Taco Bell gets it 🔔

Their Distinctiveness Rule:

You can change either the taste or the form, but you can’t change the taste and the form.

People want their new to be familiar. They need an on-ramp.

Your thing also has a language. Changing the “taste” and “form” (whatever those are for your thing) is more likely to make it a different thing altogether.

Be different. But make it rhyme.

via Austin Kleon


Speak to someone’s pain and emotional state at the right moment, and you’ll have their attention.

It’s hard to do this if you’re only in it for the money or don’t care about your customers.

via DemandCurve


The modern consumer journey according to DemandCurve:

  1. They see your ad while doom-scrolling Instagram. They click.
  2. Something distracts them away from their phone.
  3. They remember later in the evening (or 3 weeks later) thanks to a Trigger Event.
  4. They Google your company name.
  5. They visit your homepage, not the conversion-focused landing page you intended them to hit.

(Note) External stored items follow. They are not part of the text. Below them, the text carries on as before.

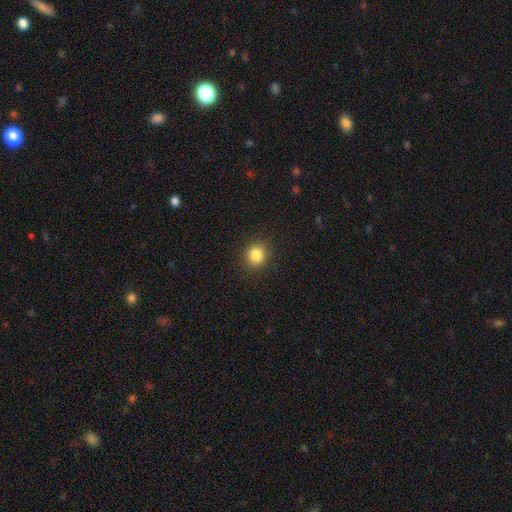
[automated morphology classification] Smooth or featured?
  - smooth: 85% *
  - star or artifact: 11%
  - featured or disk: 4%
How rounded?
  - round: 84% *
  - in between: 15%
  - cigar-shaped: 1%
Merging?
  - none: 91% *
  - minor disturbance: 6%
  - major disturbance: 2%
  - merger: 1%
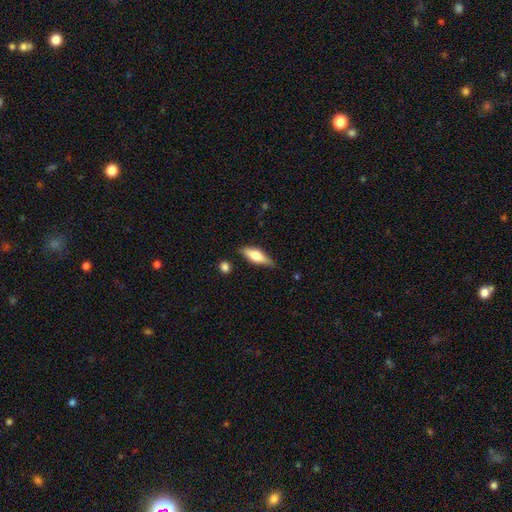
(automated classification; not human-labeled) Morphology: type=smooth (56%); roundness=in between (51%); merging=none (78%).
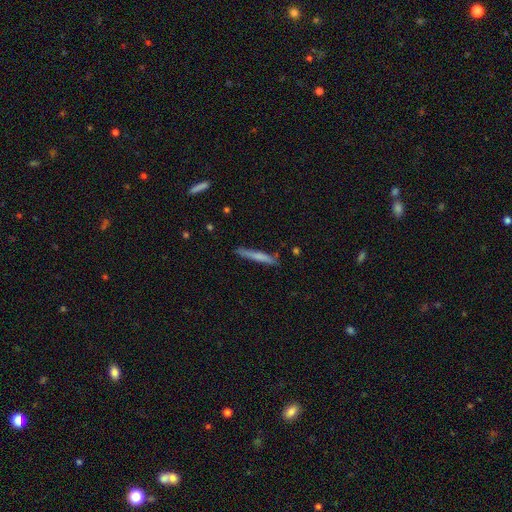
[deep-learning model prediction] Morphology: type=smooth (56%); roundness=cigar-shaped (96%); merging=none (85%).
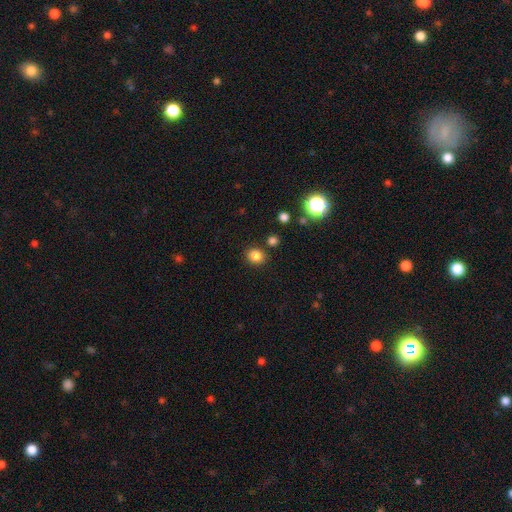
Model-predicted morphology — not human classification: This is clearly a smooth galaxy (83%). How rounded: likely round (69%). Merging: clearly none (84%).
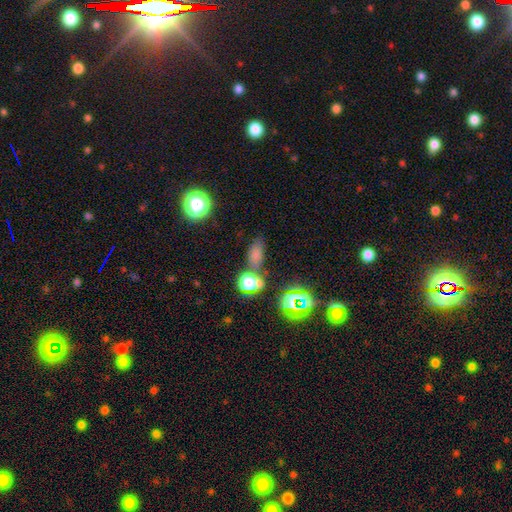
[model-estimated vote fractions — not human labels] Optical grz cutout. It shows a smooth galaxy with no disk features (55%) that is in between round and cigar-shaped (66%). Merging: none (69%).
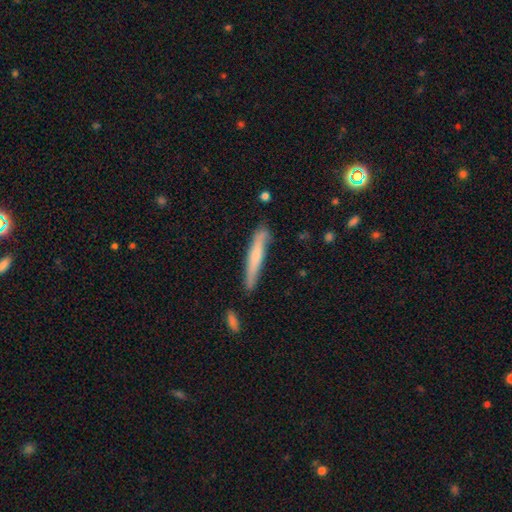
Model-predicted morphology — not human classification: This is possibly a smooth galaxy (59%). How rounded: clearly cigar-shaped (94%). Merging: likely none (77%).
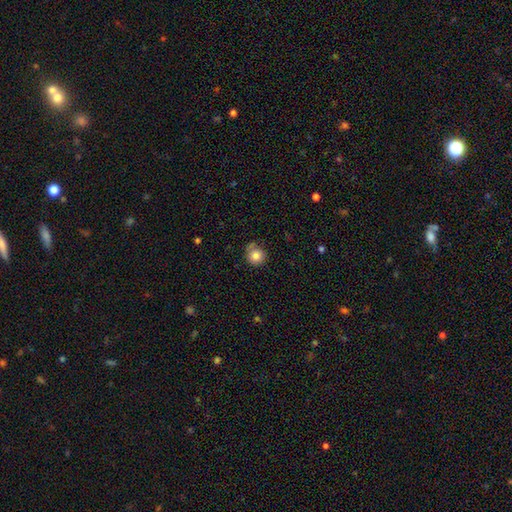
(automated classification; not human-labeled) smooth_or_featured: smooth (p=0.81) [alt: star or artifact p=0.10]
how_rounded: round (p=0.91) [alt: in between p=0.08]
merging: none (p=0.70) [alt: minor disturbance p=0.20]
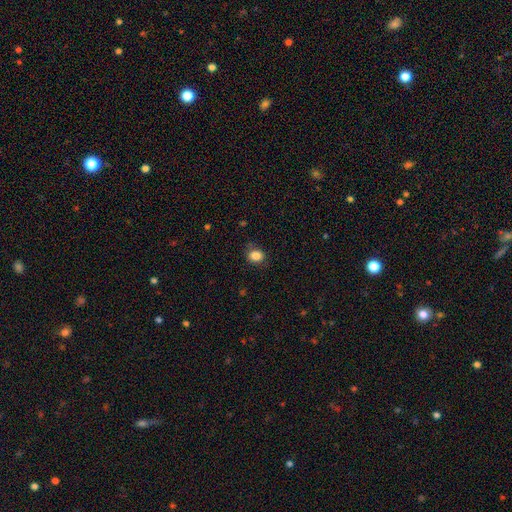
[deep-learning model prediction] smooth 85%, star or artifact 10%, featured or disk 5%. Down the decision tree: how rounded — in between (51%); merging — none (75%).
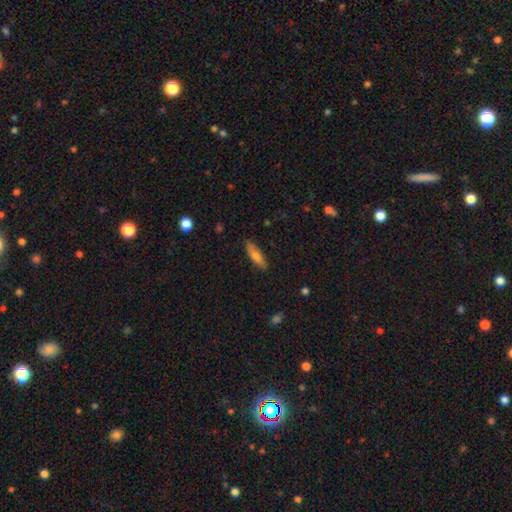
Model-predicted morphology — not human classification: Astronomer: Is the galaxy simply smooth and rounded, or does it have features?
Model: smooth — 71%.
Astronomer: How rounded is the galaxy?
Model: cigar-shaped — 61% (runner-up: in between, 37%).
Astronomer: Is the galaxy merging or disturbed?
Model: none — 84%.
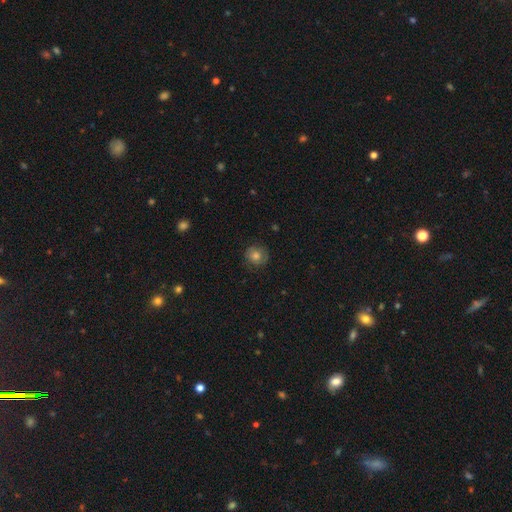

Between screenshots and post save buttons, everything is a bookmarking app now.

Marketing is like gardening. You plant a bunch of seeds and sometimes the best plant comes from the compost heap.


This is the first AI related “breakthrough” I can remember being attributed to Apple

Apple researchers have developed a breakthrough “multi-token prediction” framework that enables large language models to generate text up to 5 times faster while maintaining output quality

Has it finally entered the chat?

via Perplexity


People want to be part of the in crowd, but each person’s in crowd is different.

When one or two friends start talking about something we can probably still get away with ignoring it. But when it’s more than that, our worst fear is being left out and lonely…so we have to check it out. Maybe because we’ll like it too…but definitely so we look smart next time it comes up.

You don’t need to reach everyone, just the ones that will talk about it.